Pfizer is testing a coronavirus antiviral

If successful, we could have a pill to fight SARS-CoV-2.

In March, Pfizer announced the beginning of human testing for a new coronavirus antiviral, and the Telegraph has reported new details on the clinical trials.

The orally administered drug (goodbye, needles and IV bags!) aims to stop the virus from replicating inside our nose, throat, and lungs, the Telegraph reports.

The treatment is designed to be a “potential oral therapy that could be prescribed at the first sign of infection, without requiring that patients are hospitalized or in critical care,” Pfizer’s Mikael Dolsten said in Pfizer’s press release.

While the oral antiviral is not right around the corner, Penny Ward, a visiting professor of pharmacology at King’s College London (who helped develop the flu antiviral Tamiflu) told the Telegraph that if Pfizer has “moved to this stage, they will be quietly optimistic.”

Creating a coronavirus antiviral: An antiviral is different from a vaccine. A vaccine trains your immune system to recognize a virus. With this previous exposure, the immune system will have an easier time whipping the real deal if it invades.

Antivirals, on the other hand, are looking to attack the virus directly, if it has already caused an infection.

The easiest way to do this is to interfere with the virus’s ability to replicate.

Viruses need host cells in order to make more viruses. It’s at the crux of what they do: invade, hijack, replicate, repeat. Antivirals are designed to mess with that process, preventing or hindering some step in the virus’ “life” cycle. 

Antivirals don’t need to totally stop viruses from replicating; the idea is “more along the lines of to slow viral replication down to allow the immune system to come in and do what it needs to do,” Ashley Brown, program director of the Antiviral Pharmacodynamics Laboratory at the University of Florida, previously told me.

Pfizer’s antiviral candidate is codenamed PF-07321332, and it is from a class of drugs called “protease inhibitors,” which have been successful in treating HIV and hepatitis C and have a history of being safely used in people. 

As the pharma company explains it in their release, protease inhibitors bind to protease, which is a viral enzyme. With this enzyme gummed up, the viruses struggle to replicate inside our cells.

Antivirals are tough to make, though. According to the Telegraph, Pfizer had created only a “raindrop” worth of the antiviral in late July 2020; but by the fall, they managed to get more than a kilogram (that’s about 2 pounds, for the Americans). The process took 201 researchers to complete, according to the Telegraph.

Antivirals attack a virus’ ability to replicate.

When they tested the drug in a lab, the antiviral not only showed “potent” anti-replication effects against SARS-CoV-2 but against its relatives as well — which include SARS and MERS, as well as cold viruses, although Pfizer didn’t say which coronaviruses they were — which means the drug could be a general coronavirus antiviral.

Pfizer’s playing their cards close to the vest, but Ward told the Telegraph that they most likely tested the antiviral against the coronavirus in human cell cultures — most likely infected lung tissue. 

Testing it in people: At two sites separated by the sea, American and Belgian trials will look to test how safe the antiviral is, what side effects it may cause, and how it moves around the body. 

(If your oral antiviral doesn’t get from the stomach to the lungs, throat, nose, etc., it’s not going to help very much against a respiratory disease.)

According to Pfizer documents the Telegraph obtained — which have not been independently verified by Freethink — the coronavirus antiviral has already been tested for safety in animals, with no issues.

The trial will last for 145 days and will be split into three stages.
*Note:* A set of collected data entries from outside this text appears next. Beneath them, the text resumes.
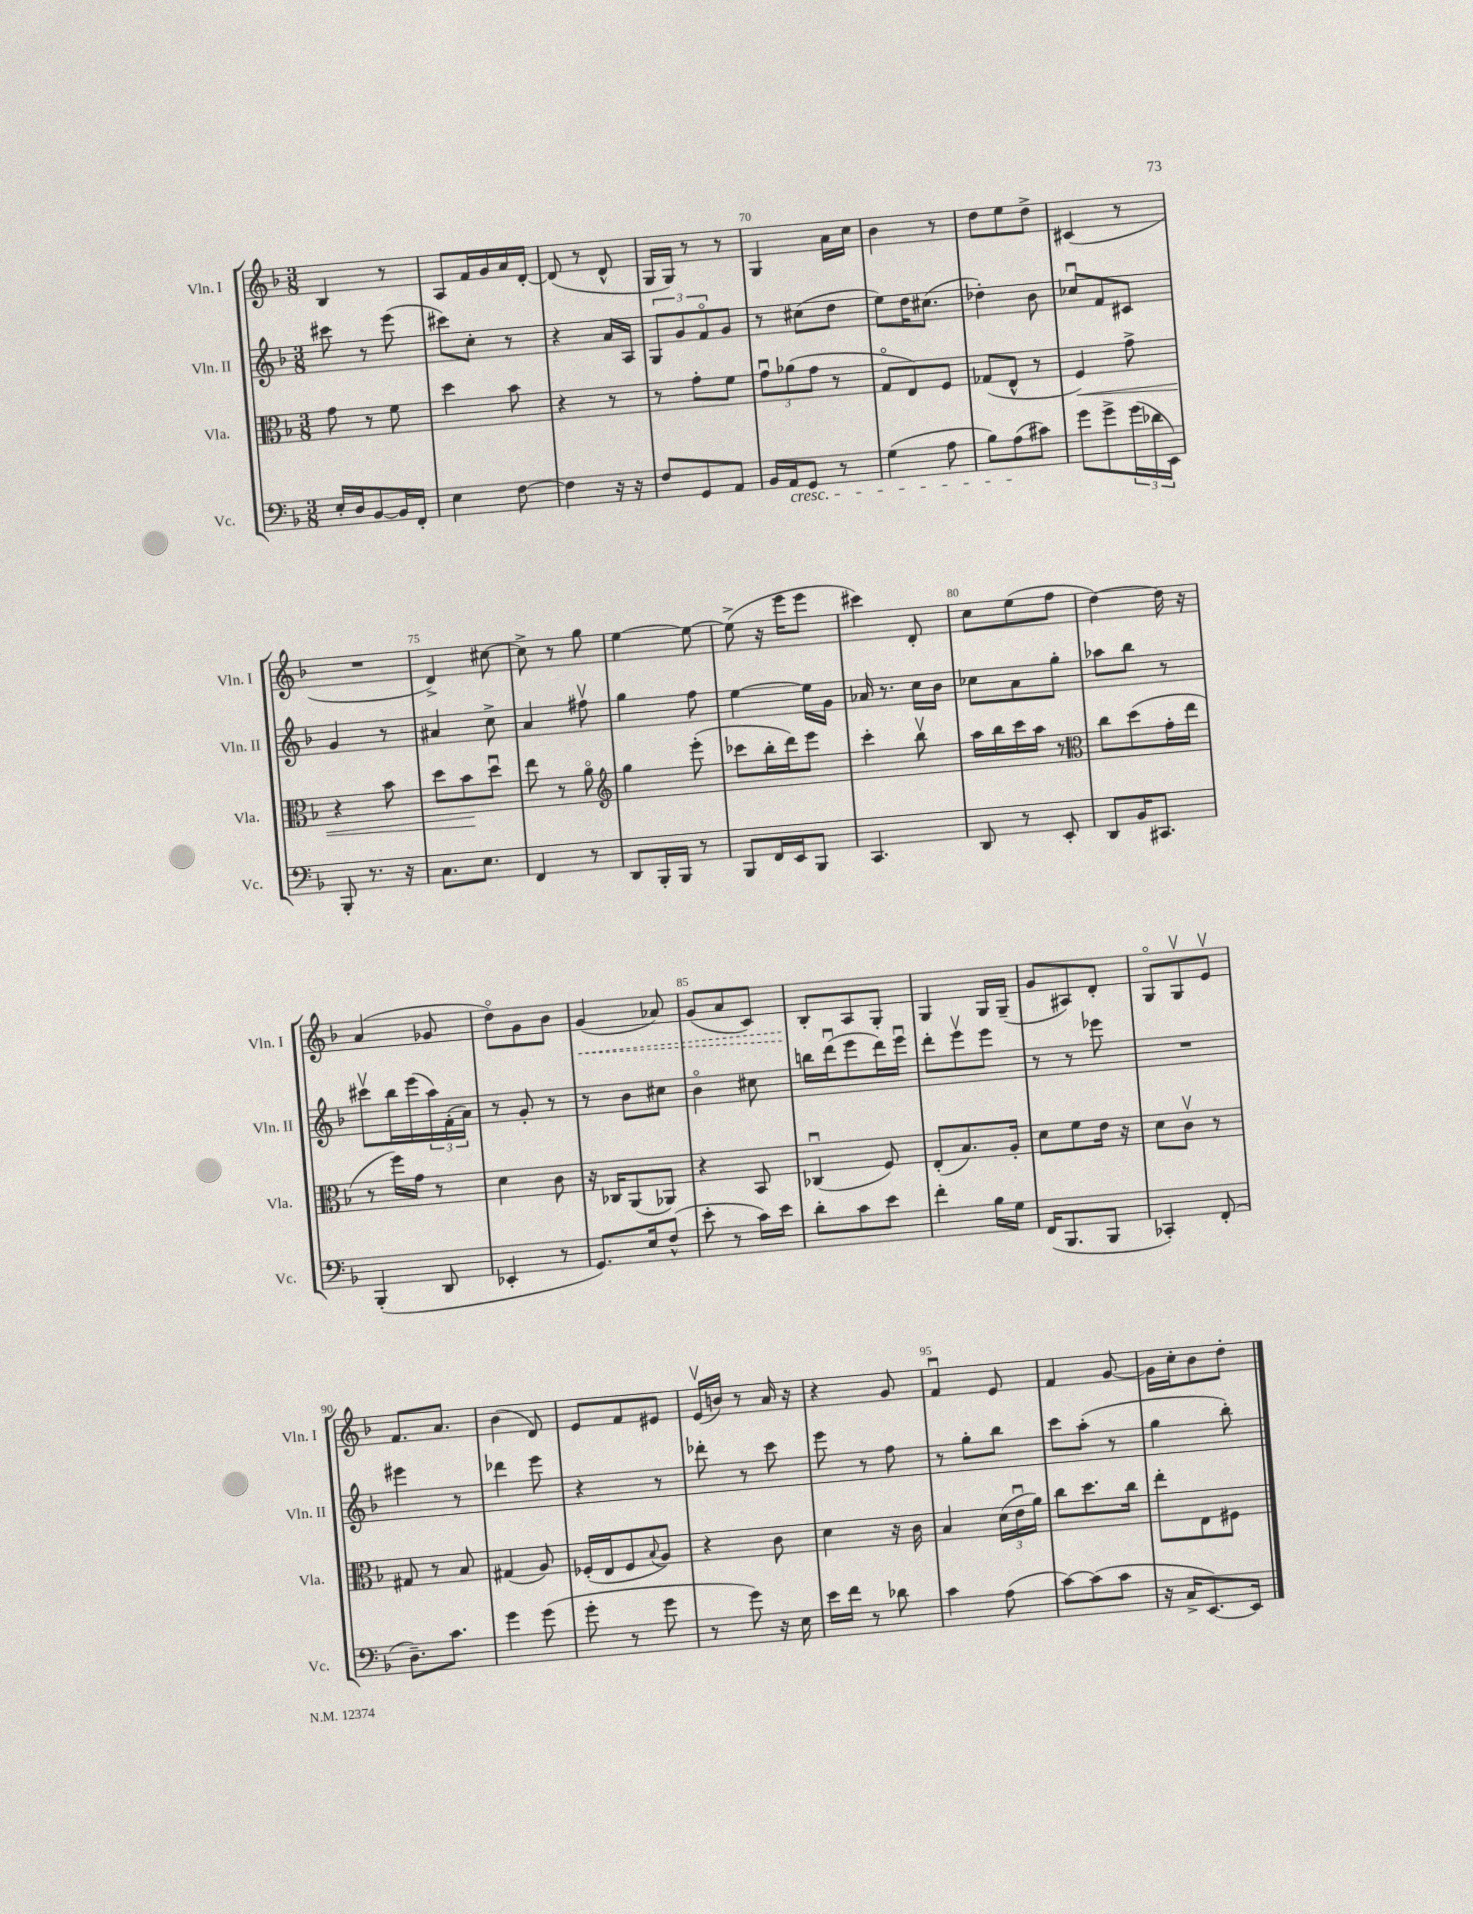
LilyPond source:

<<
\new StaffGroup <<
\new Staff = "s0" \with { instrumentName = "Vln. I" shortInstrumentName = "Vln. I" } {
    \clef treble \key f \major \numericTimeSignature \time 3/8
    bes4 r8 |
    a8 f'16 g'16 a'16 d'16~-. |
    d'8( r8 d'8-^ |
    g16 g16) r8 r8 |
    g4 a'16 c''16 |
    bes'4 r8 |
    d''8 e''8 d''8-> |
    cis'4( r8 |
    R4. |
    d'4->) cis''8~ |
    cis''8-> r8 g''8 |
    e''4~ e''8~ |
    e''8->( r16 e'''16 e'''8 |
    cis'''4) d'8-. |
    c''8 e''8( f''8 |
    d''4~) d''16 r16 |
    a'4( ges'8 |
    d''8\flageolet) g'8 bes'8 |
    \once \override Hairpin.style = #'dashed-line g'4\<( aes'8) |
    g'8( a'8 c'8) |
    bes8-.\! a8 g8-. |
    g4 g16 g16--( |
    g'8 ais8) d'8-. |
    g8\flageolet g8\upbow e'8\upbow |
    f'8. a'8. |
    bes'4( d'8) |
    e'8 f'8 eis'8 |
    e'16\upbow( b'16) r8 a'16 r16 |
    r4 g'8 |
    f'4\downbow e'8 |
    f'4 g'8~ |
    g'16 c''16-. bes'8 d''8-. \bar "|." |
}
\new Staff = "s1" \with { instrumentName = "Vln. II" shortInstrumentName = "Vln. II" } {
    \clef treble \key f \major \numericTimeSignature \time 3/8
    cis'''8 r8 e'''8( |
    cis'''8) c''8-. r8 |
    r4 a'16 a16 |
    \tuplet 3/2 { g8 g'8 f'8\flageolet } g'8 |
    r8 cis''8( d''8 |
    e''8) d''16 cis''8.( |
    des''4-.) bes'8 |
    ces''8\downbow f'8 cis'8 |
    g'4 r8 |
    ais'4 c''8-> |
    a'4 fis''8\upbow |
    g''4 f''8 |
    e''4~ e''16 g'16 |
    aes'16 r8. c''16 bes'16 |
    ces''8 a'8 g''8-. |
    aes''8 bes''8 r8 |
    cis'''8\upbow bes''16 e'''16( \tuplet 3/2 { a''16) f'16-.( a'16) } |
    r8 g'8-. r8 |
    r8 bes'8 cis''8 |
    bes'4\flageolet cis''8 |
    b''16 d'''16\downbow( e'''8 d'''16) e'''16\downbow |
    d'''8-. e'''8\upbow e'''8 |
    r8 r8 ees'''8 |
    R4. |
    eis'''4 r8 |
    des'''4 e'''8 |
    r4 r8 |
    des'''8-. r8 c'''8 |
    e'''8 r8 f''8 |
    r8 g''8-. bes''8 |
    c'''8 a''8-.( r8 |
    g''4 bes''8-.) \bar "|." |
}
\new Staff = "s2" \with { instrumentName = "Vla." shortInstrumentName = "Vla." } {
    \clef alto \key f \major \numericTimeSignature \time 3/8
    g'8 r8 f'8 |
    d''4 bes'8 |
    r4 r8 |
    r8 g'8-. f'8 |
    \tuplet 3/2 { g'8\downbow aes'8( g'8 } r8 |
    g8\flageolet e8) f8 |
    ges8( e8-^ r8 |
    f4\<) g'8-> |
    r4 bes'8 |
    d''8 bes'8\! d''8\downbow |
    e''8 r8 a'8\flageolet |
    \clef treble g''4 e'''8-.( |
    ces'''8 bes''16-. d'''16) e'''8 |
    c'''4-. bes''8\upbow |
    a''16 bes''16 c'''16 a''16 r8 |
    \clef alto c''8 d''8( g'16-. e''16 |
    r8 f''16) g'16 r8 |
    d'4 c'8 |
    r16 ces16 a,8( aes,8) |
    r4 bes,8 |
    ces4\downbow( f8) |
    e8-.( bes8.) a16-. |
    d'8 f'8 e'16 r16 |
    d'8 c'8\upbow r8 |
    gis8 r8 bes8 |
    gis4( a8) |
    fes16-.( e16 fes8 \appoggiatura { bes8 } a8) |
    r4 c'8 |
    d'4 r16 c'16 |
    bes4 \tuplet 3/2 { d'16( e'16\downbow a'16) } |
    c''8 d''8. c''16 |
    e''8-. e8 fis8 \bar "|." |
}
\new Staff = "s3" \with { instrumentName = "Vc." shortInstrumentName = "Vc." } {
    \clef bass \key f \major \numericTimeSignature \time 3/8
    e16-. d16 bes,8~ bes,16 f,16-. |
    e4 f8~ |
    f4 r16 r16 |
    f8 g,8 a,8 |
    bes,16 a,16\cresc g,8 r8 |
    g4( a8 |
    bes8) a8\!( cis'8) |
    g'8 g'8-> \tuplet 3/2 { g'16( des'16 e,16) } |
    bes,,8-. r8. r16 |
    c8. e8. |
    f,4 r8 |
    d,8 bes,,16-. bes,,16 r8 |
    bes,,8 f,16 e,16 bes,,8 |
    c,4. |
    d,8 r8 e,8-. |
    d,8 bes,16 cis,8. |
    bes,,4-.( d,8 |
    ees,4-. r8 |
    g,8.) e16 f8-^( |
    e'8-. r8 c'16) e'16 |
    d'8-. c'8 e'8 |
    f'4-. bes16 g16 |
    f,16( bes,,8. bes,,8 |
    ces,4-.) f,8-.( |
    d8.--) c'8. |
    g'4 g'8( |
    g'8-. r8 g'8 |
    r8 g'8) r16 e16 |
    e'16 f'16 r8 des'8 |
    c'4 a8( |
    c'8~) c'8( c'8 |
    r16 c16-> e,8.~) e,16 \bar "|." |
}
>>
>>
\layout { \context { \Score currentBarNumber = #66 \override BarNumber.break-visibility = ##(#f #t #t) barNumberVisibility = #(every-nth-bar-number-visible 5) } }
Participants will receive the coronavirus antiviral by itself or with a dose of Ritonavir — an HIV antiviral meant to act as a booster. Other stages will test different doses and different formulations (as a liquid vs. as a pill). 

A dangerous race: Ward said Pfizer is in a “race against time” to create a drug that works while SARS-CoV-2 is a threat. When it comes to antivirals, that race has more potential pitfalls, setbacks, and spin-outs than Mario Kart.

Antivirals are particularly tough to bring to market, and even when they do make it, they can be expensive; Ward cites Tamiflu’s price as why the drug is not more widely prescribed in the U.K.

Pfizer’s coronavirus antiviral aims to stop the virus from replicating inside our nose, throat, and lungs.

But antivirals could be a crucial part of our continued pandemic response, helping to treat those already infected; there’s a reason the U.K. has launched an Antivirals Taskforce

But ones with broader applications, like Pfizer’s might have, would be an even more powerful weapon: a true coronavirus antiviral would put a tweak to that old warhorse about cures and the common cold.

“Tackling the COVID-19 pandemic requires both prevention via vaccine and targeted treatment for those who contract the virus,” Dolsten said in a statement. 

“Given the way that SARS-CoV-2 is mutating and the continued global impact of COVID-19, it appears likely that it will be critical to have access to therapeutic options both now and beyond the pandemic.”